Compte tenu des allégations du demandeur, qui décrit de fait une libération des lieux au 27 janvier 2025, il est sérieusement contestable que l’indemnité d’occupation soit due postérieurement à cette date, alors qu'[O] [N] avait été avisé par le commandement de payer qu’il serait fait application de la clause résolutoire un mois après et qu’il pouvait penser que le bail était résilié.
Paiements intervenus
Aucun paiement n’est intervenu entre la délivrance du commandement de payer et le jour de l’audience. À tout le moins, la preuve n’en est pas rapportée.
Solde
Dès lors, [O] [N] sera condamné à payer les sommes de :
— 7718,67 euros au titre des loyers et charges échus au jour de la résiliation du bail ;
— une indemnité mensuelle d’occupation de 2640 euros à compter du 1er mai 2024 au 27 janvier 2025.
La somme de 5078,67 euros portera intérêts à compter du commandement de payer.
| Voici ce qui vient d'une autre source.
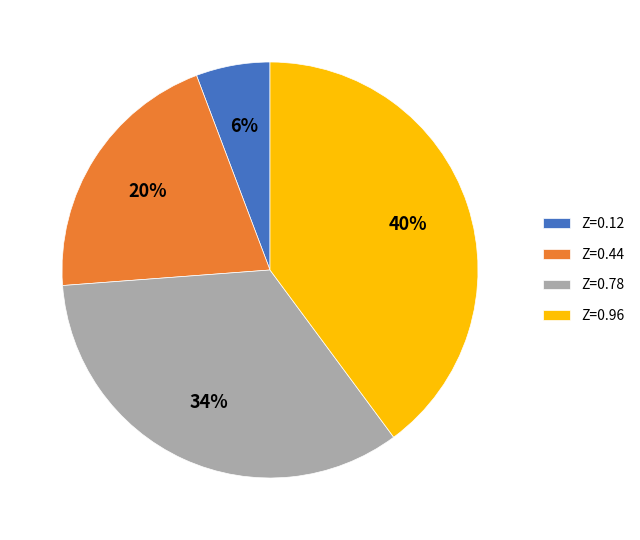

Rank the categories by value from highest to lowest.

Z=0.96, Z=0.78, Z=0.44, Z=0.12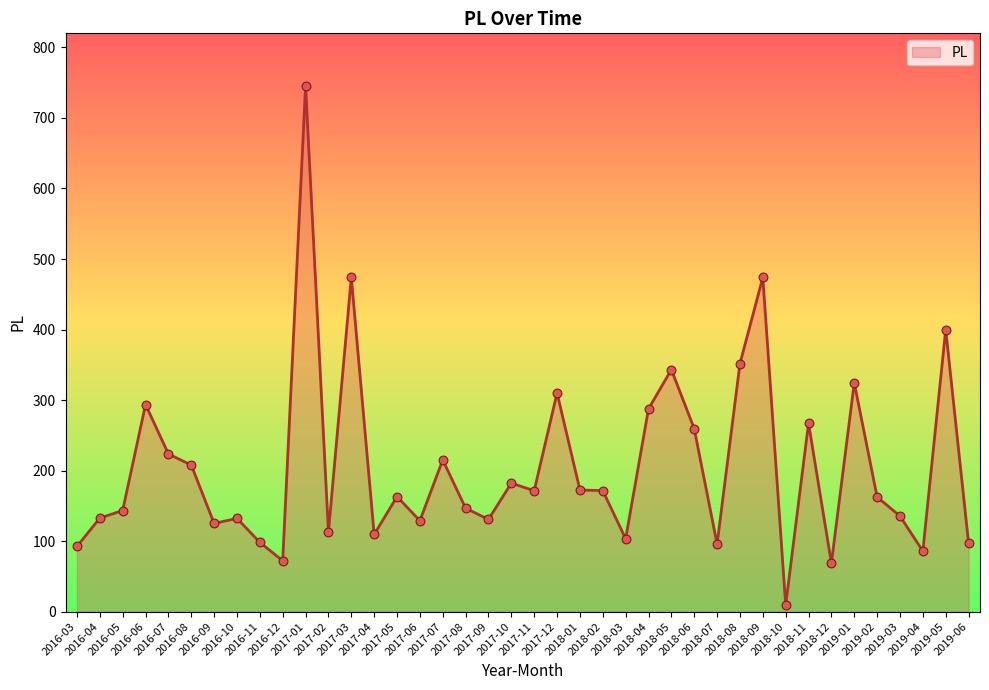

What is the change in value from 2016-07 to 2018-11?

+43.5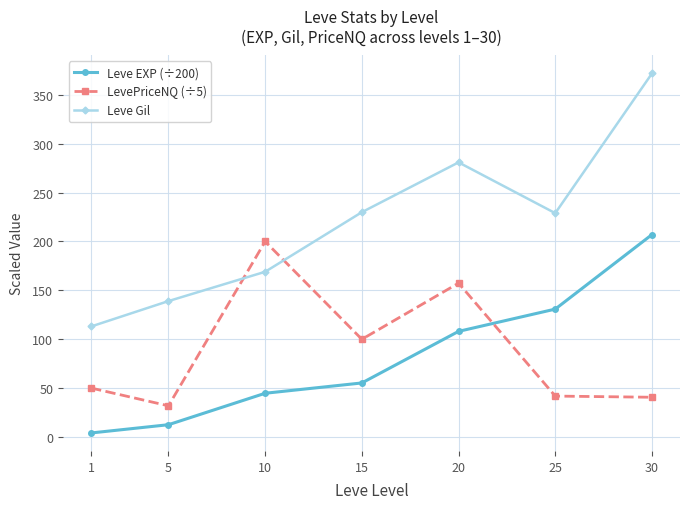

What is the sum of all LevePriceNQ (÷5) values?

621.4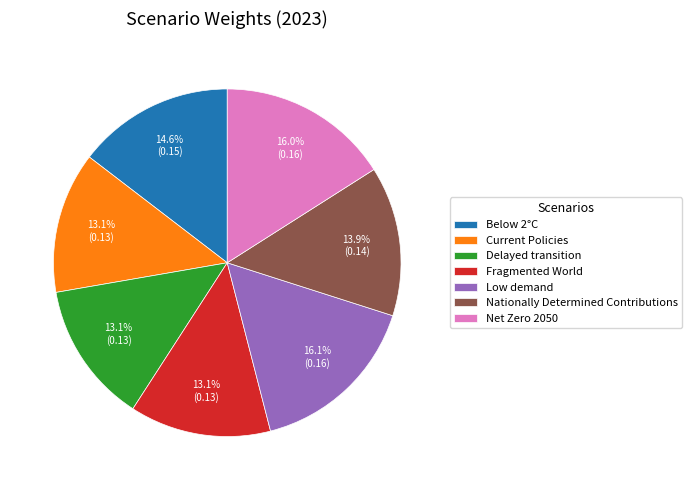

What percentage is NOT represented by Nationally Determined Contributions?

86.1%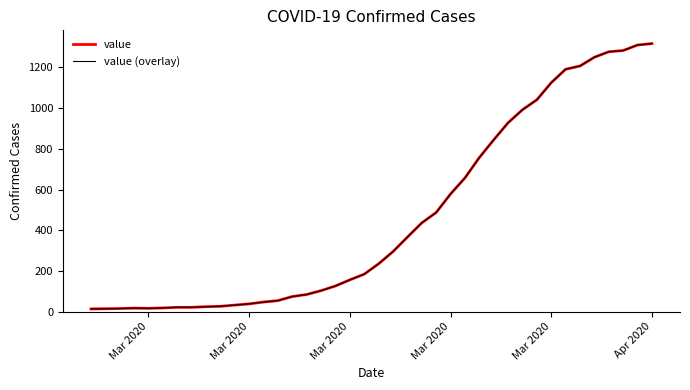

True or false: value (overlay) and value cross at least once.

False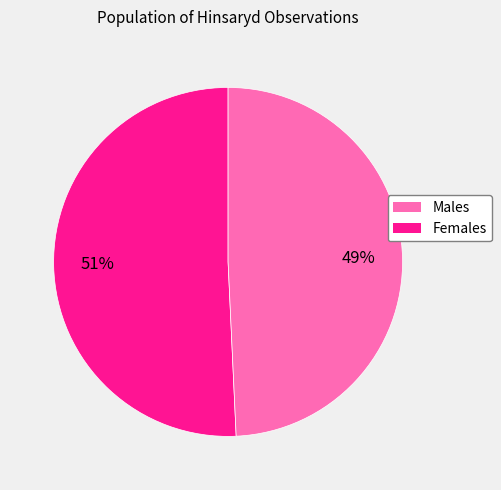

Between Females and Males, which is larger?

Males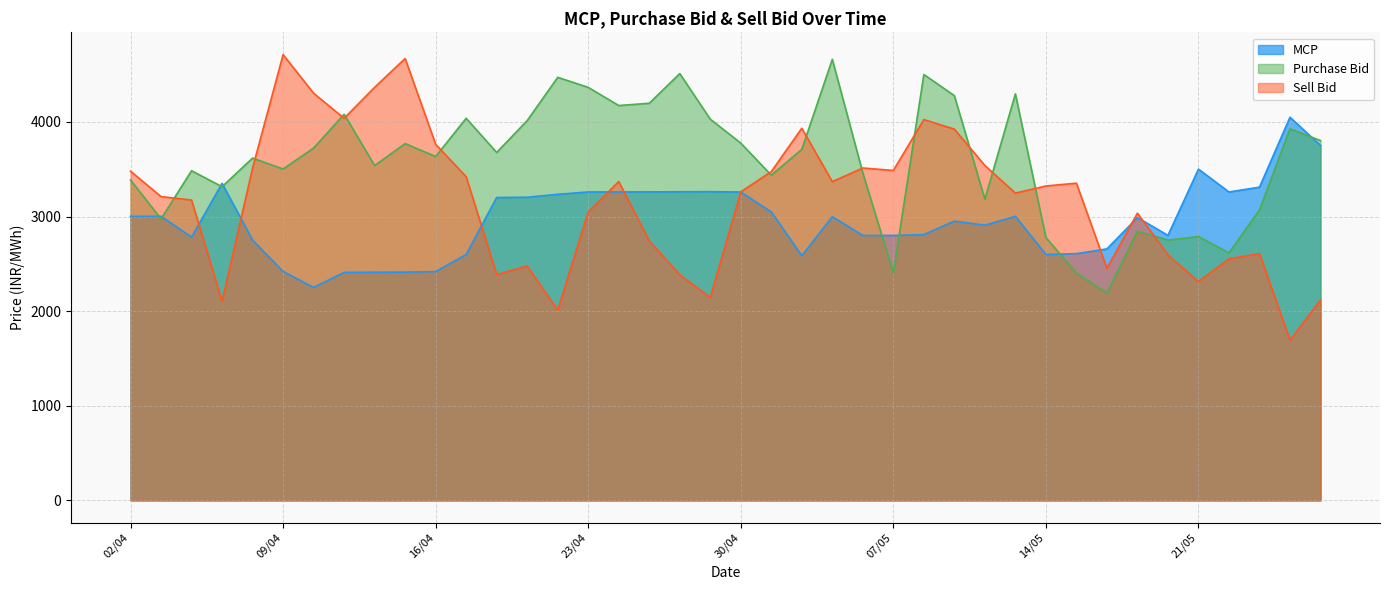

How many interior local peaks does the Purchase Bid series have?

13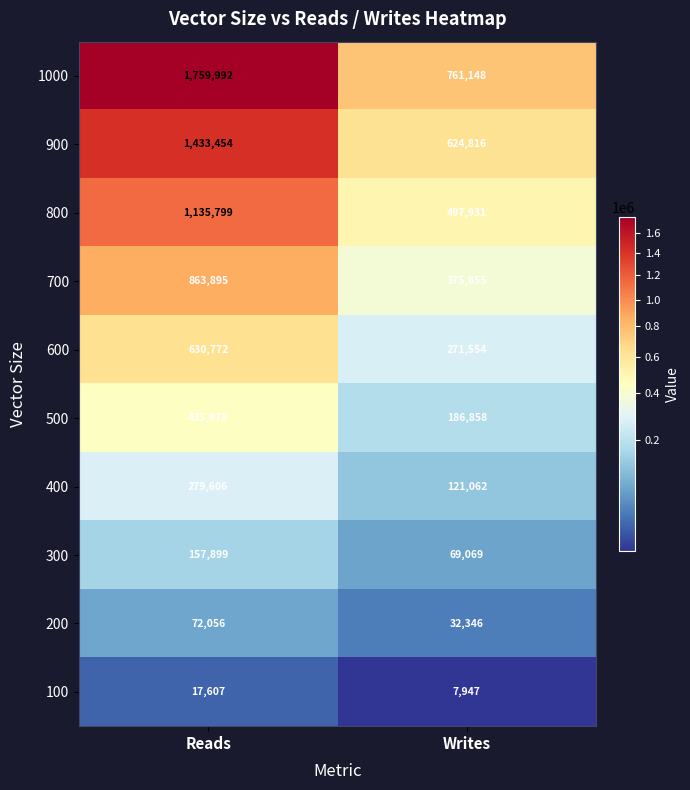

Reading left to right, what are all the values shown in this chart?

1000: 1759992	761148
900: 1433454	624816
800: 1135799	497931
700: 863895	375855
600: 630772	271554
500: 435978	186858
400: 279606	121062
300: 157899	69069
200: 72056	32346
100: 17607	7947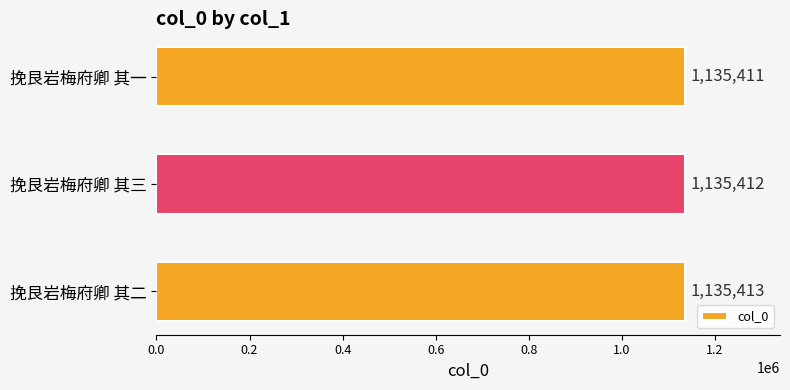

Rank the categories by value from lowest to highest.

挽艮岩梅府卿 其一, 挽艮岩梅府卿 其三, 挽艮岩梅府卿 其二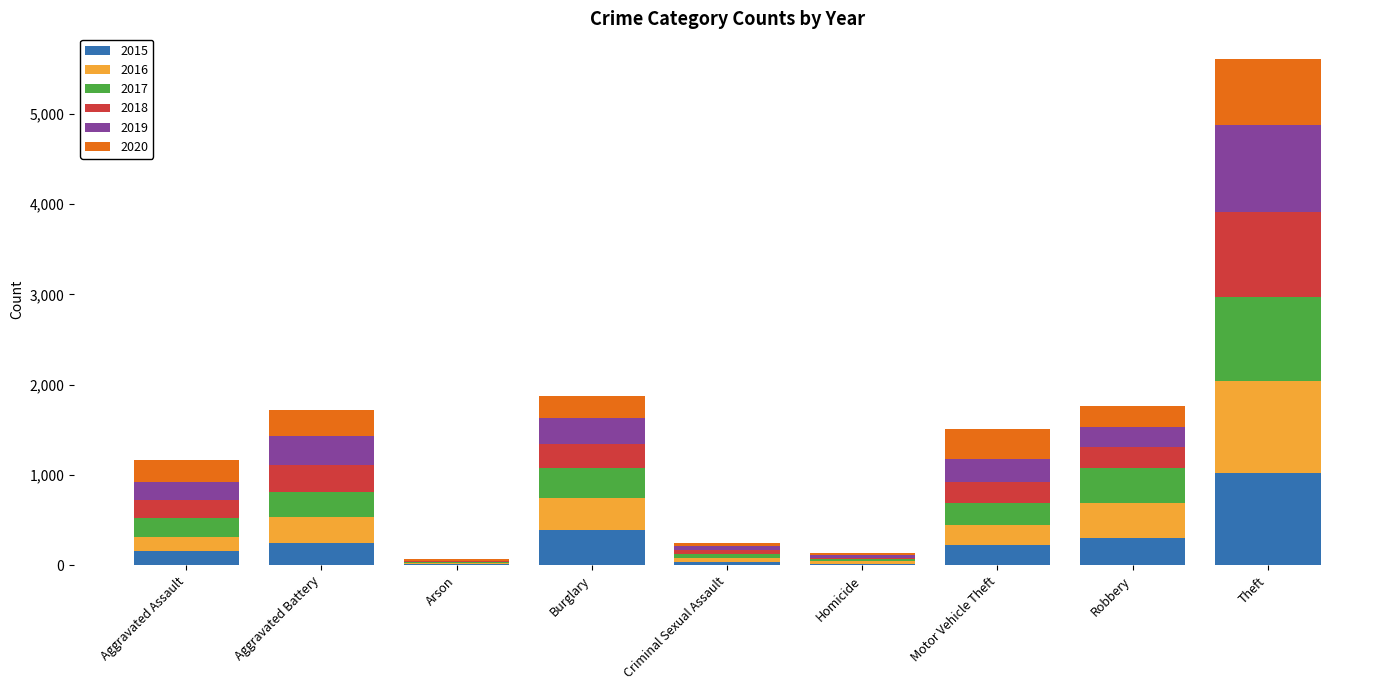

At which label does 2015 reach its peak?

Theft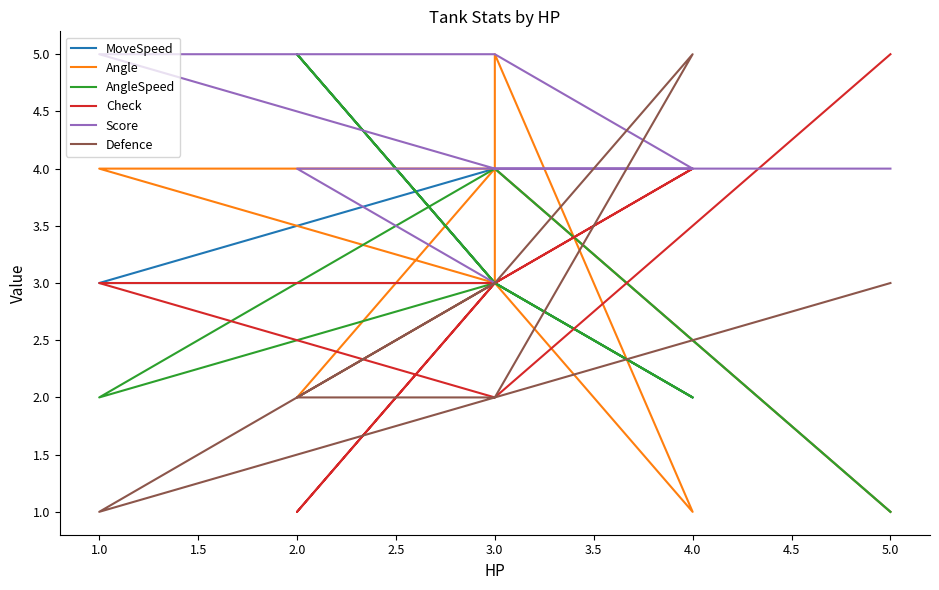

True or false: AngleSpeed and Check cross at least once.

True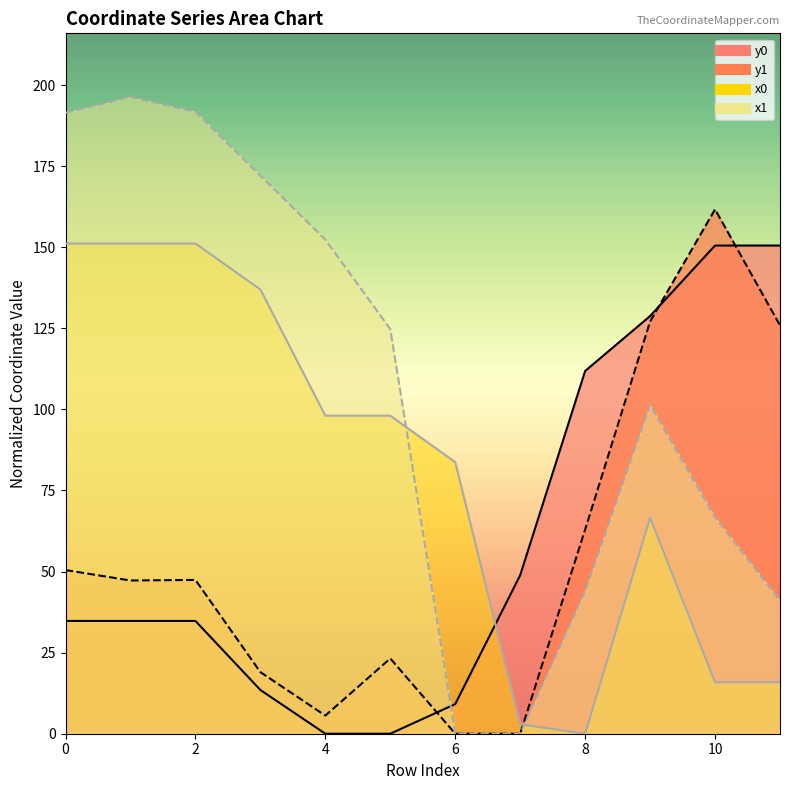

What is the spread (max minus min) of values at 8?

111.9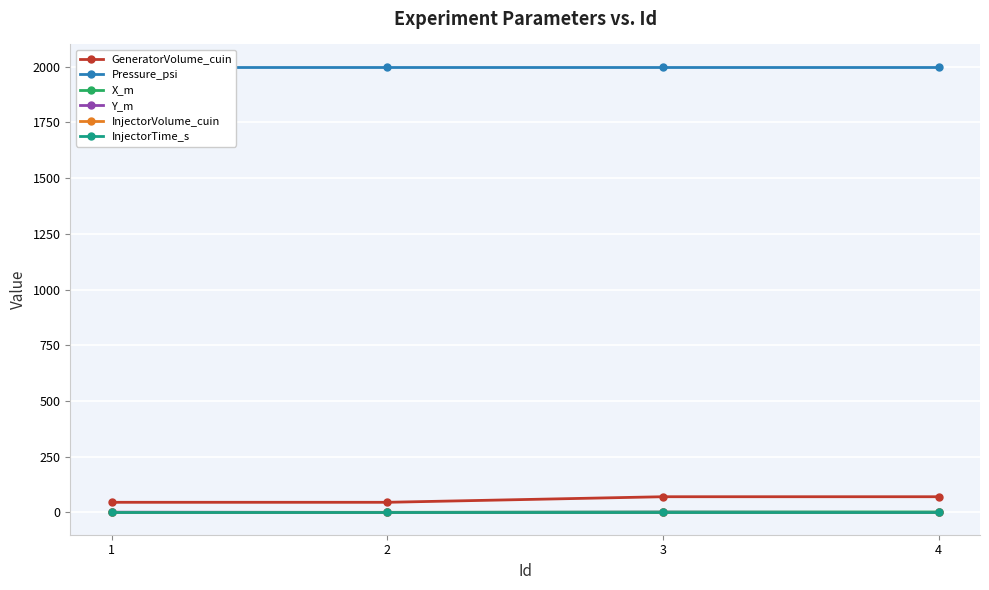

How many times do Y_m and InjectorVolume_cuin cross each other?

3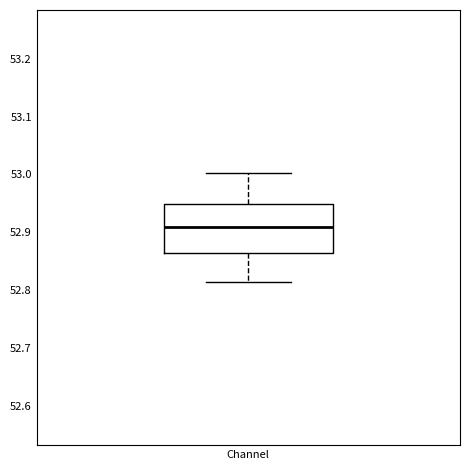

Where does the upper whisker of the box for Channel end on the y-axis? The values are not printed on the chart, so give them approximately, as read against the axis.

53.00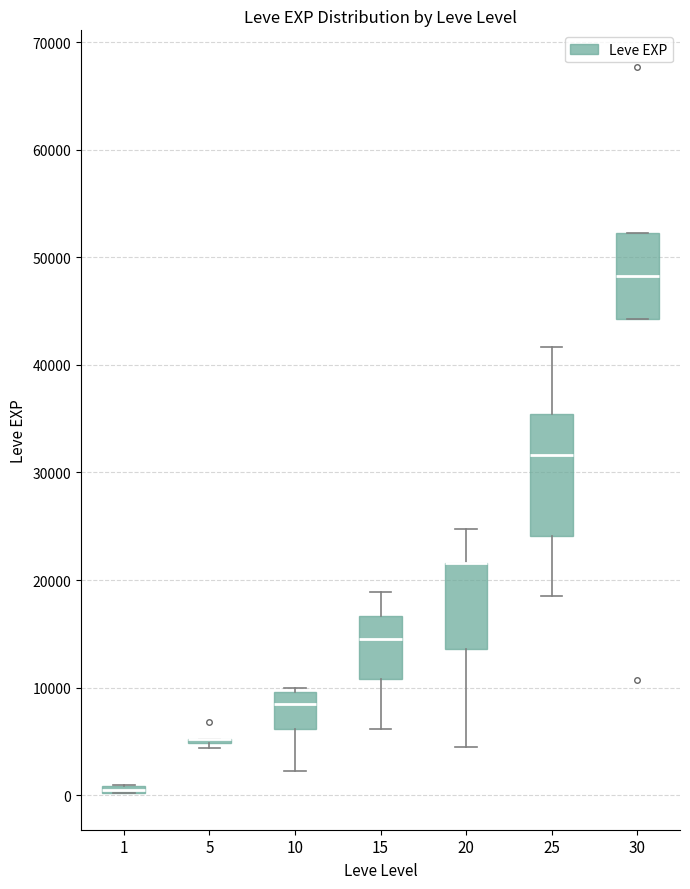

Where is the upper edge of the box at x = 25 on the y-axis? The values are not printed on the chart, so give them approximately, as read against the axis.

35000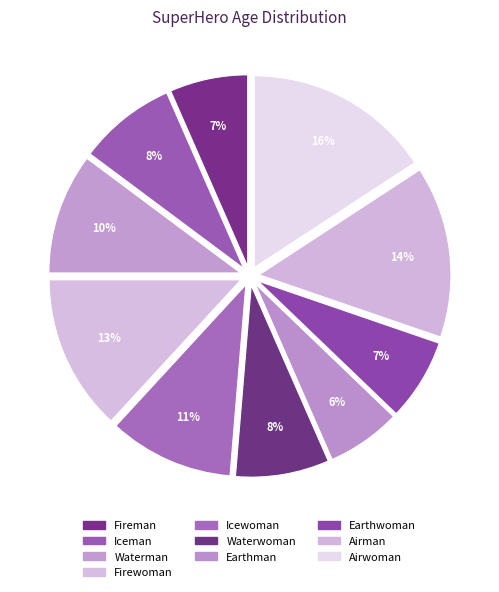

Between Airman and Earthwoman, which is larger?

Airman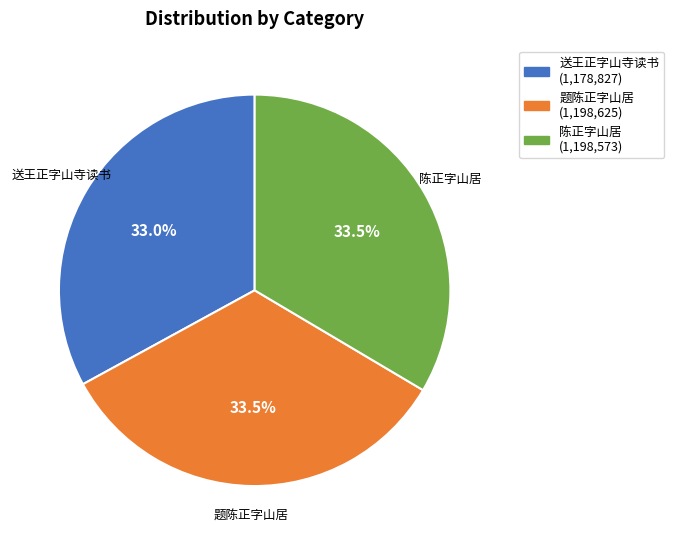

Is there a majority slice in this chart?

No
Les sommes déjà échues porteront intérêts à taux légal à compter du jour de la présente ordonnance. Les indemnités mensuelles à échoir porteront intérêts du jour de leur exigibilité.
La SCI KIMBERLEY sera autorisée à garder dépôt de garantie conformément aux stipulations contractuelles.
Sur les demandes accessoires
[O] [N], qui succombe, sera tenu aux entiers dépens, en ce compris le coût du commandement de payer du 28 mars 2024, et condamné, en application de l’article 700 du code de procédure civile, à payer à la SCI KIMBERLEY la somme de 1200 euros.
PAR CES MOTIFS
Le président du tribunal judiciaire,
CONSTATE la résiliation du bail liant les parties à compter du 28 avril 2024 ;
AUTORISE la SCI KIMBERLEY à reprendre immédiatement les lieux situés à GISORS (27140), [Adresse 2] ;
CONDAMNE [O] [N] à payer à la SCI KIMBERLEY, à titre provisionnel :
— 7718,67 euros au titre des loyers et charges échus au jour de la résiliation ;
— une indemnité mensuelle d’occupation de 2640 euros à compter du 1er mai 2024 et jusqu’au 27 janvier 2025 ;
DIT que la somme de 5078,67 euros portera intérêts à taux légal à compter du commandement de payer, que le surplus des sommes échues porteront intérêts à compter du jour de la présente ordonnance et que les indemnités mensuelles à échoir porteront intérêts du jour de leur exigibilité ;
AUTORISE la SCI KIMBERLEY à conserver le dépôt de garantie ;
CONDAMNE [O] [N] aux dépens de l’instance, y compris le coût du commandement de payer du 28 mars 2024 ;
CONDAMNE [O] [N] à payer à la SCI KIMBERLEY la somme de 1200 euros en application de l’article 700 du code de procédure civile ;
RAPPELLE que l’exécution provisoire est de droit.